:: TEXTAUSSCHNITT
Man kann unmöglich Putins nächste Schritte vorhersagen; man kann nur klar erkennen, welches Ziel er verfolgt. In seiner jüngsten Rede sagte er ausdrücklich, dass er die Ukraine nicht als unabhängigen Staat anerkenne. Für ihn ist sie ein Teil Russlands. Sein Ziel ist also, die Ukraine zu erobern und sie zum Föderationskreis Südwestrussland zu machen. Die Staatsduma kann die russische Verfassung innerhalb von zwei Stunden ändern, wie sie es bereits getan hat, um die Krim in die russische Verfassung aufzunehmen. Die gedankenlose ausführende Staatsmaschinerie Russlands ist bereit, jedweder von Putins Launen nachzugeben.
Und in der Ukraine betet man in sämtlichen Kirchen und Moscheen für den Frieden – das heißt, in allen außer den etwa 12.000 orthodoxen Kirchen des Moskauer Patriarchats, wo man immer noch für das Wohlergehen des russischen Patriarchen Kyrill I. betet. Andere Kirchen haben die „Moskauer Kirchen“ bereits gebeten, ebenfalls für den Frieden zu beten, aber das Moskauer Patriarchat schweigt sich aus.
::::
:: DATENAUSZUG
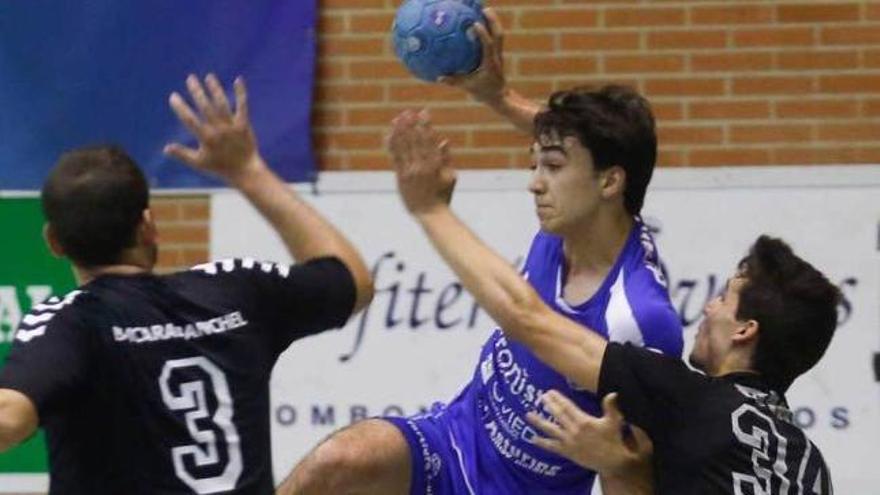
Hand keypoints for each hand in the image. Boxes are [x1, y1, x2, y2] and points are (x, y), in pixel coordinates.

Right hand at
::::
AUFGABE A >> Für wessen Wohlergehen wird laut dem Textausschnitt in den orthodoxen Kirchen des Moskauer Patriarchats noch immer gebetet?
AUFGABE B >> Fasse den Absatz des Textausschnitts, der mit „Man kann unmöglich Putins nächste Schritte“ beginnt, als kurze Stichpunktliste zusammen.

LÖSUNG A >> Für das Wohlergehen des russischen Patriarchen Kyrill I.

LÖSUNG B >>
- Putins nächste Schritte lassen sich nicht vorhersagen, sein Ziel aber klar erkennen.
- In seiner jüngsten Rede erklärte er, die Ukraine nicht als unabhängigen Staat anzuerkennen; für ihn ist sie ein Teil Russlands.
- Sein Ziel: die Ukraine erobern und zum Föderationskreis Südwestrussland machen.
- Die Staatsduma kann die Verfassung innerhalb von zwei Stunden ändern, wie schon bei der Aufnahme der Krim.
- Die russische Staatsmaschinerie ist bereit, jeder Laune Putins nachzugeben.